Agir pour l'Environnement - Priartem - 14 février 2003

A l'issue d'un long processus de concertation, la Mairie de Paris et les opérateurs sont parvenus à un accord visant à limiter l'exposition du public aux ondes électromagnétiques générées par les antennes relais. Bien que se référant, préalablement, à une législation nationale laxiste, les opérateurs se sont finalement engagés à baisser significativement les seuils d'exposition.
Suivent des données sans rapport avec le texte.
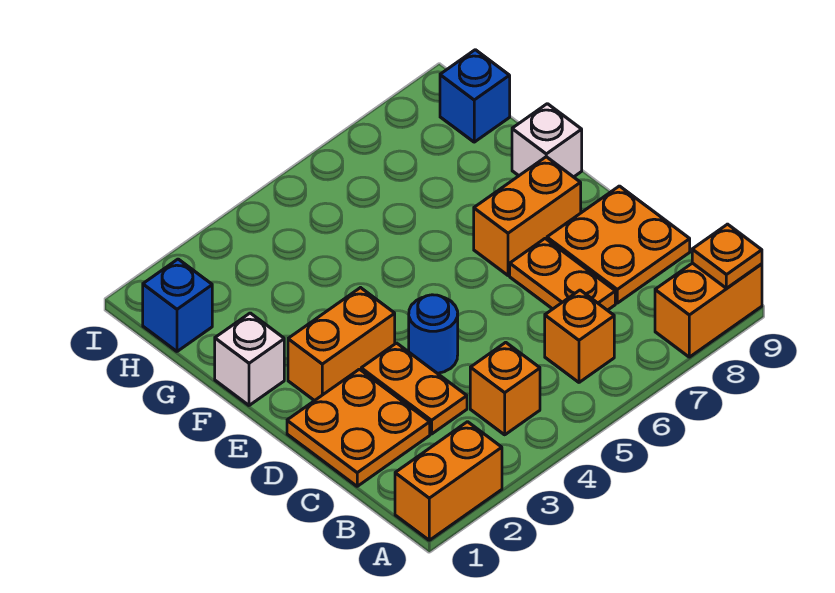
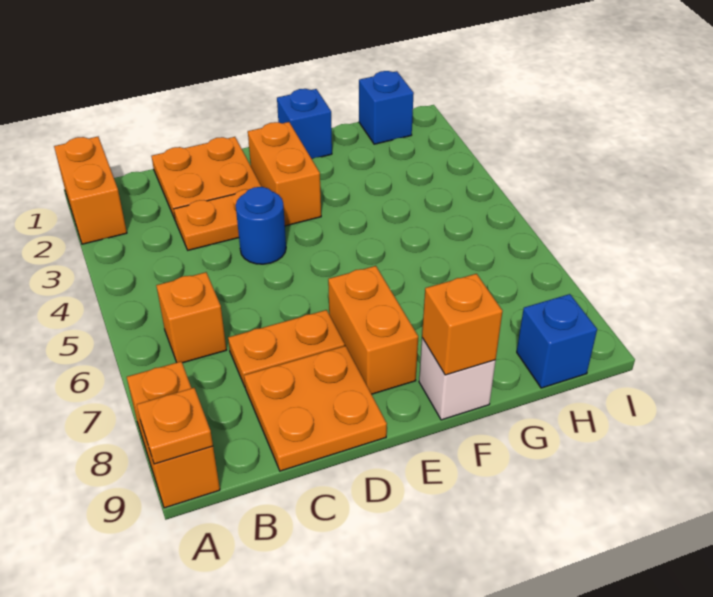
orange brick B4 level 1 -> orange brick F9 level 2
white brick F1 level 1 -> blue brick F1 level 1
Ces seuils seront compris dans une fourchette comprise entre 1,2 et 2,5 volts par mètre y compris pour l'UMTS, troisème génération de téléphonie mobile.

En engageant une campagne de mesures à proximité de plusieurs milliers de sites sensibles parisiens tout en imposant aux opérateurs de mettre aux normes les sites à proximité desquels les seuils d'exposition sont dépassés dans un délais de 1 mois suivant le mesure, la Mairie de Paris oblige les opérateurs à prendre en compte l'inquiétude des habitants.

Agir pour l'Environnement et Priartem se félicitent qu'une collectivité territoriale ai réussi à faire entendre raison aux opérateurs de téléphonie mobile en réduisant très sensiblement les valeurs de référence d'exposition du public et appèlent l'ensemble des villes françaises à engager le même processus de concertation. La menace d'une suspension des conventions liant les opérateurs à la Mairie de Paris a sans aucun doute possible permis d'aboutir à cet accord encourageant.

Reçue par le cabinet de Monsieur Matteï le lundi 10 mars 2003, les associations réclameront un abaissement généralisé à l'ensemble du territoire français des seuils d'exposition, au nom de l'égalité des citoyens à l'égard des risques sanitaires potentiels. Les seuils d'émission français sont à ce jour de 41 et 58 volts par mètres, seuils fixés par un décret de circonstance signé le 3 mai 2002.